Aber die Fixierung auf die schwarze Null hat viele Nachteile, weil
Chancen ausgelassen werden. Das Bild der sparsamen Schwäbin ist
hervorragend geeignet, um Wählerstimmen einzusammeln. Aber es
unterschlägt den fundamentalen Unterschied zwischen einem Privat-und
einem Staatshaushalt im volkswirtschaftlichen Kreislauf. Ein
ausgeglichener Staatshaushalt ist kein finanzpolitischer Selbstzweck.
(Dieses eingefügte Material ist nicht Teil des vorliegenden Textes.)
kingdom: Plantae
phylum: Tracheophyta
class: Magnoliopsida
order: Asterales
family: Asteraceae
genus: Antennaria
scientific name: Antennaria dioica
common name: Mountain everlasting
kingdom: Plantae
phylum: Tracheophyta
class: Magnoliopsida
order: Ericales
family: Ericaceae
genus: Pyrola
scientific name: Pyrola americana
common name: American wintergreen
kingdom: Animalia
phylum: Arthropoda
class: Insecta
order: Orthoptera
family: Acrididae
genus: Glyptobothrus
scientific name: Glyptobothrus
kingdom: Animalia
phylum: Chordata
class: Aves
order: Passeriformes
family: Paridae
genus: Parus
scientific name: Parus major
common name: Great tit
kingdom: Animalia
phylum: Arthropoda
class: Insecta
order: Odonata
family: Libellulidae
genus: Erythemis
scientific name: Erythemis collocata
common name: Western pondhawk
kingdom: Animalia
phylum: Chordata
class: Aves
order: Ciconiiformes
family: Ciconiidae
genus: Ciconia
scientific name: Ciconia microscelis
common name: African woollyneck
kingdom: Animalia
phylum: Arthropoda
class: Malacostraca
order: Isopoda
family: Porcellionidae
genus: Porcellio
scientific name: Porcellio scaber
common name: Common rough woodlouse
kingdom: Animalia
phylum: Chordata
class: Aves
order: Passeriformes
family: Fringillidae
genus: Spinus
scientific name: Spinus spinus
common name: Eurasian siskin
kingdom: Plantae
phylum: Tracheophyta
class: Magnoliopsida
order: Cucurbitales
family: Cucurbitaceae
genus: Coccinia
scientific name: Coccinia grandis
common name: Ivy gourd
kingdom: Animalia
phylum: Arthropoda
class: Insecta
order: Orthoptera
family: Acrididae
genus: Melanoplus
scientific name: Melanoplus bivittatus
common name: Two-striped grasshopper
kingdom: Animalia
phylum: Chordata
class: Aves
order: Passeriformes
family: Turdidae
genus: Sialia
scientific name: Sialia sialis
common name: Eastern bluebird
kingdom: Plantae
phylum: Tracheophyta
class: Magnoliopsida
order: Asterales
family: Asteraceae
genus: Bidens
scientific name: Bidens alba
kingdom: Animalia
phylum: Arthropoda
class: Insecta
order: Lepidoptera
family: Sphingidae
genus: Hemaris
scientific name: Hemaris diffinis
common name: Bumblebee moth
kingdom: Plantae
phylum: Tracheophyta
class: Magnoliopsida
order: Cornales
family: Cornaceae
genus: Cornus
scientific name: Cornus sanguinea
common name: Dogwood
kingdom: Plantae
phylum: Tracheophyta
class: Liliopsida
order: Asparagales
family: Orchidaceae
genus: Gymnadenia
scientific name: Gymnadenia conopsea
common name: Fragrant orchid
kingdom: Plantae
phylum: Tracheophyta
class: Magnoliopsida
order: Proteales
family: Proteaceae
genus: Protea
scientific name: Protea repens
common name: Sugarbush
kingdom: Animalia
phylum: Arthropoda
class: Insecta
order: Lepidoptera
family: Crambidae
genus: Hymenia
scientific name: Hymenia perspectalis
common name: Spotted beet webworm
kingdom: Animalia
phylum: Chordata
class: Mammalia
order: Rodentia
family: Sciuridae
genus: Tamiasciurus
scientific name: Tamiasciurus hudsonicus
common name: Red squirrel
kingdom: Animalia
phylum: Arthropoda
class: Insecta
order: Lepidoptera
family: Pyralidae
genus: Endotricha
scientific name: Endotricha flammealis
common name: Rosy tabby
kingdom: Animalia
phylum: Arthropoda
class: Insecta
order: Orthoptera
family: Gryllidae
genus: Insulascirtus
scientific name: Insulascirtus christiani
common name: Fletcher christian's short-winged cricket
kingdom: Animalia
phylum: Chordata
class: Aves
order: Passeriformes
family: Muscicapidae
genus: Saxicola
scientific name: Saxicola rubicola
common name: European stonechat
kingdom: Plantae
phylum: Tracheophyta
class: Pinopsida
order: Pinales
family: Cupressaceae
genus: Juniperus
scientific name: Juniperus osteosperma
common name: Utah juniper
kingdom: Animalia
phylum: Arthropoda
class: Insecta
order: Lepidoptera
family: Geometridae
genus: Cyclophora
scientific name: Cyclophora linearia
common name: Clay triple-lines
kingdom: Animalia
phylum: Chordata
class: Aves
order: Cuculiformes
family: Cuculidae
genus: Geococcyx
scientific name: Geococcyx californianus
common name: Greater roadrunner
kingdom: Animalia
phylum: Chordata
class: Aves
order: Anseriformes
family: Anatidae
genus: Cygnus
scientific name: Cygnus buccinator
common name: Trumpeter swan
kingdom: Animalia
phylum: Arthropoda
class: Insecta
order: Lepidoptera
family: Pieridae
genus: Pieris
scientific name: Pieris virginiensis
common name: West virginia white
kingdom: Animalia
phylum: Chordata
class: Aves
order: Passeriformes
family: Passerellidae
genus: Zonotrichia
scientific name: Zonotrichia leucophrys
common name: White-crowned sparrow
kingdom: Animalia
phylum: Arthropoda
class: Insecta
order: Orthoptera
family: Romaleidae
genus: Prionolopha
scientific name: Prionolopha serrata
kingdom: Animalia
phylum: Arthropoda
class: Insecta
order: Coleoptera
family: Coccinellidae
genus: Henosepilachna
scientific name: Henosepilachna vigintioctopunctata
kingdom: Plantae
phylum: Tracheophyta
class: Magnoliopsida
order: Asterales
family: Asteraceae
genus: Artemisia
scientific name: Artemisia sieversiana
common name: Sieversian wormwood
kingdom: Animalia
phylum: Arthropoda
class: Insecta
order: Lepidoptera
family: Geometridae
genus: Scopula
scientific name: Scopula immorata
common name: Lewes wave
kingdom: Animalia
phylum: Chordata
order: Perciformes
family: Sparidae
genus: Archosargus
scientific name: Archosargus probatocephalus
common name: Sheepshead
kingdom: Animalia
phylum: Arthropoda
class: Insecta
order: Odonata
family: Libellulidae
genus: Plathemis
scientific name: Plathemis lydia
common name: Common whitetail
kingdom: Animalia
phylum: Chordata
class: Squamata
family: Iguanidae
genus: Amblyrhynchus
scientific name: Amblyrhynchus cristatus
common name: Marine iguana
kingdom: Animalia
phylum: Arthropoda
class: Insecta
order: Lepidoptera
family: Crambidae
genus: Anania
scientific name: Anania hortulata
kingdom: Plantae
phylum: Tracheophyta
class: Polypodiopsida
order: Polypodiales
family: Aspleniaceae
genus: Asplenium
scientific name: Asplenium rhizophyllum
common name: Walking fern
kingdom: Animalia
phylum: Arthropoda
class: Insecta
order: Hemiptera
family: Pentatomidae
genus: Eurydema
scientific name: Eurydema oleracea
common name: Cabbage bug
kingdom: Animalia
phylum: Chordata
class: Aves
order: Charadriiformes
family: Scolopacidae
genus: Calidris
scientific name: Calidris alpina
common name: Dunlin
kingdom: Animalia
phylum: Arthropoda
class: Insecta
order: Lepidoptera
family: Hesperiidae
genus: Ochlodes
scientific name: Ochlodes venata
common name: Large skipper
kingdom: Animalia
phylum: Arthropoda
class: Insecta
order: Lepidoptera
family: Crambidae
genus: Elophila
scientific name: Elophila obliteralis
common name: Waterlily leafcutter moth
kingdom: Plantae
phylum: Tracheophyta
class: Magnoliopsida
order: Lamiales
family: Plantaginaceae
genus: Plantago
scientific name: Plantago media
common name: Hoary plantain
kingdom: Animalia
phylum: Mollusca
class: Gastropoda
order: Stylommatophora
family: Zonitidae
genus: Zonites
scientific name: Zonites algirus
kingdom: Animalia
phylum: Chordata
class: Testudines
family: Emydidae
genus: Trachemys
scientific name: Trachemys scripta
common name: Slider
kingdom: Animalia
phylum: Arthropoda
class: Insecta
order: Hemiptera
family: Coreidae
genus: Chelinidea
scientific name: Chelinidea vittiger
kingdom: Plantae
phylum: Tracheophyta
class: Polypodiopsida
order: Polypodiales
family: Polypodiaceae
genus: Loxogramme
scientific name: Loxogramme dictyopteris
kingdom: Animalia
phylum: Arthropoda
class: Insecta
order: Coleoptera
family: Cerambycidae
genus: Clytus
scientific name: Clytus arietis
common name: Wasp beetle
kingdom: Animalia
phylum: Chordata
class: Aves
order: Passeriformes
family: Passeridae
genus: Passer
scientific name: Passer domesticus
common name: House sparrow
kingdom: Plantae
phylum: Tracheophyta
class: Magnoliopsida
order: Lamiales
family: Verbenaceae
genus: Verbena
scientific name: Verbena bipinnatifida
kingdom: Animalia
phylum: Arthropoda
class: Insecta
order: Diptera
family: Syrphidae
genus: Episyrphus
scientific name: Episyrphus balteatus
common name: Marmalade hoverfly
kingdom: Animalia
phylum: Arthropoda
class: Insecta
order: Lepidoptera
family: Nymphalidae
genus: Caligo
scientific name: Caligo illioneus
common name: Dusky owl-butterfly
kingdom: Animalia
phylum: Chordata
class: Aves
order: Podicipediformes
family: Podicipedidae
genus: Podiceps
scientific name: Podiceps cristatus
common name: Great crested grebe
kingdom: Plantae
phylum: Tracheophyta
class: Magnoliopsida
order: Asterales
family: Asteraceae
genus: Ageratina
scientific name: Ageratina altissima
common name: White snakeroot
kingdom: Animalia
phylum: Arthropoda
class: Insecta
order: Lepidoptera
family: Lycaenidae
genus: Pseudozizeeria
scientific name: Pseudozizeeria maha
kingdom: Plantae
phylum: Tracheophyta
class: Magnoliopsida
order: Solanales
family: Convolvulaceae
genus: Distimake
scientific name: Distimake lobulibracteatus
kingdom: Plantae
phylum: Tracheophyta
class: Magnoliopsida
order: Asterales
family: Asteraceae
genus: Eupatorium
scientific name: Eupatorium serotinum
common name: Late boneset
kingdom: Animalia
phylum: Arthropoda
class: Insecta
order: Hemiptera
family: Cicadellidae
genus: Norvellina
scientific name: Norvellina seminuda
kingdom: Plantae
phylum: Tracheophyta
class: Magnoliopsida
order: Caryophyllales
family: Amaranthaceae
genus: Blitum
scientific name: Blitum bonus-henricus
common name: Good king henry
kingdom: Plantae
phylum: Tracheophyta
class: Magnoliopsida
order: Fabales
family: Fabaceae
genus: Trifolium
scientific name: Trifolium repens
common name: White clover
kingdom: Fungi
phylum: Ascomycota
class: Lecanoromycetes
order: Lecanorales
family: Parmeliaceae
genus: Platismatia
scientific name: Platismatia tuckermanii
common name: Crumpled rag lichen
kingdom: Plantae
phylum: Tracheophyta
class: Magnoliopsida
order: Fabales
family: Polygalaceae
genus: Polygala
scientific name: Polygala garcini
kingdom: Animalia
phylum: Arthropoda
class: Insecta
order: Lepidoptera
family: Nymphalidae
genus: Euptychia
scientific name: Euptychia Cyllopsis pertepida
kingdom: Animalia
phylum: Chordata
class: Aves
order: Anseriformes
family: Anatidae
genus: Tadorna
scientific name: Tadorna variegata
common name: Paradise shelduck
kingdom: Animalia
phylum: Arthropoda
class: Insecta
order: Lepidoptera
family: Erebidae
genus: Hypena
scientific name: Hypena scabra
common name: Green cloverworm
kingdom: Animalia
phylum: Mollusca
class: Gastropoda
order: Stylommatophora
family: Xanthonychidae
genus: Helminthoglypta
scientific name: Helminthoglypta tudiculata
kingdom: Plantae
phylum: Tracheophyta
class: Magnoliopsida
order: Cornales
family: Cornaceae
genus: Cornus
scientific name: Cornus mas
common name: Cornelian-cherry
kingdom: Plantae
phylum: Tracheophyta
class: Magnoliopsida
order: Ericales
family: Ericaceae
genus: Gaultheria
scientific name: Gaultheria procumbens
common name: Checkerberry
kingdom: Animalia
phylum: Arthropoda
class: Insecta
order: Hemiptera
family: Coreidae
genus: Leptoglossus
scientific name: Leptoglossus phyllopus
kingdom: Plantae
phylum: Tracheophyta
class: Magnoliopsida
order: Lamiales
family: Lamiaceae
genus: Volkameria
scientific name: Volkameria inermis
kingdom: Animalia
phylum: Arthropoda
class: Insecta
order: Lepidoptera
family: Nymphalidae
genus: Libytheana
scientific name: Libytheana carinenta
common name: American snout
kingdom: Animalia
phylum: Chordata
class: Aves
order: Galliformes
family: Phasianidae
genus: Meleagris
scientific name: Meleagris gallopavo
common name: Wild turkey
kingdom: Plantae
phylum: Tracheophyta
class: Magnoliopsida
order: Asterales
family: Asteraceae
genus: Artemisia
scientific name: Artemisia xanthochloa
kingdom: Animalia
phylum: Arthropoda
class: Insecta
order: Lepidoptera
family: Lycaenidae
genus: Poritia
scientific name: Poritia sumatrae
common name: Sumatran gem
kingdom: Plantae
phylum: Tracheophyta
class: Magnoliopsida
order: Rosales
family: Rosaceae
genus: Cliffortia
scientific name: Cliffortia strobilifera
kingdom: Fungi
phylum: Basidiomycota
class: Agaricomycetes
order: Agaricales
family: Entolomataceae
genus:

Die Kunst besteht vielmehr darin, das Geld möglichst so auszugeben,
dass es für heute 12-Jährige eine attraktive Zukunft gibt. Das gilt
es dann möglichst tragbar zu gestalten. Nach Schätzung der deutschen
Wirtschaftsforschungsinstitute reichen die staatlichen Investitionen
derzeit aber gerade einmal, um die verfallende Substanz öffentlicher
Einrichtungen zu ersetzen. Das soll erfolgreiche Politik sein?
Angesichts der Bevölkerungsentwicklung müsse gespart werden, wird
argumentiert. Um spätere Defizite in der Rentenversicherung tragen zu
können, gelte es, heute etwas zurückzulegen. Der Haken: So
funktioniert das nicht. Damit später genug da ist, muss heute
beispielsweise in die Schulbildung der jungen Menschen investiert
werden. Nur so ist es überhaupt denkbar, dass sie später produktiv
genug sind, um die vielen Rentner zu versorgen. Doch im
internationalen Vergleich hinkt Deutschland bei den Bildungsausgaben
hinterher. Die saftigen Zuwächse der Bundesausgaben in diesem und im
kommenden Jahr beruhen abermals auf Ausweitung sozialer Leistungen,
in die sowieso schon mehr als die Hälfte der Bundesmilliarden
fließen. Es ist nicht schwer vorauszusehen, dass es bereits in
absehbarer Zeit auch wieder eine konjunkturelle Krise geben wird.
Dann fehlen Steuereinnahmen, und es steigt der Bedarf,
Arbeitslosengeld und anderes auszuzahlen. Die Ausgaben werden
schneller hochschnellen als die Einnahmen. Das hat nichts mit
finanzpolitischem Schlendrian zu tun. Das Budget wird rein
konjunkturbedingt kippen. Der Überschuss ist vor allem der niedrigen
Zinslage und der guten Konjunktur geschuldet. Er ist nicht
strukturell. Genutzt werden könnte er für gute Kitas, öffentlichen
Nahverkehr, bessere Internetverbindungen und Klimaschutz. Eine der
größten Sorgen vieler Menschen ist, wie ihre pflegebedürftige Eltern
oder sie selbst im Alter behandelt werden. Pflegekräfte fehlen schon
jetzt massenhaft. Daran etwas zu ändern, würde die Lebensqualität von
enorm vielen Menschen verbessern. Aber nach der Logik der
schwäbischen Hausfrau ist nicht genug Geld da für bessere Pflege.
Zugegeben: 48,1 Milliarden Euro werden nicht reichen, um diese
teueren Probleme zu lösen. Aber die Probleme nicht anzugehen, ist
auch keine Lösung. Vollends vergessen wird oft außerdem, dass ohne
Schulden kein Geldvermögen gebildet werden kann. Wenn der Staat
weniger Kredit aufnimmt, fällt ein großer Teil der Nachfrage am
Kapitalmarkt weg, und die Zinsen sinken. Statt nur die Europäische
Zentralbank zu kritisieren, sollten Regierungen in Europa darüber
nachdenken, ob es nicht sinnvoller wäre, das Zinsniveau mit neuen
Schulden, wohlgemerkt für sinnvolle Investitionen, zu stabilisieren.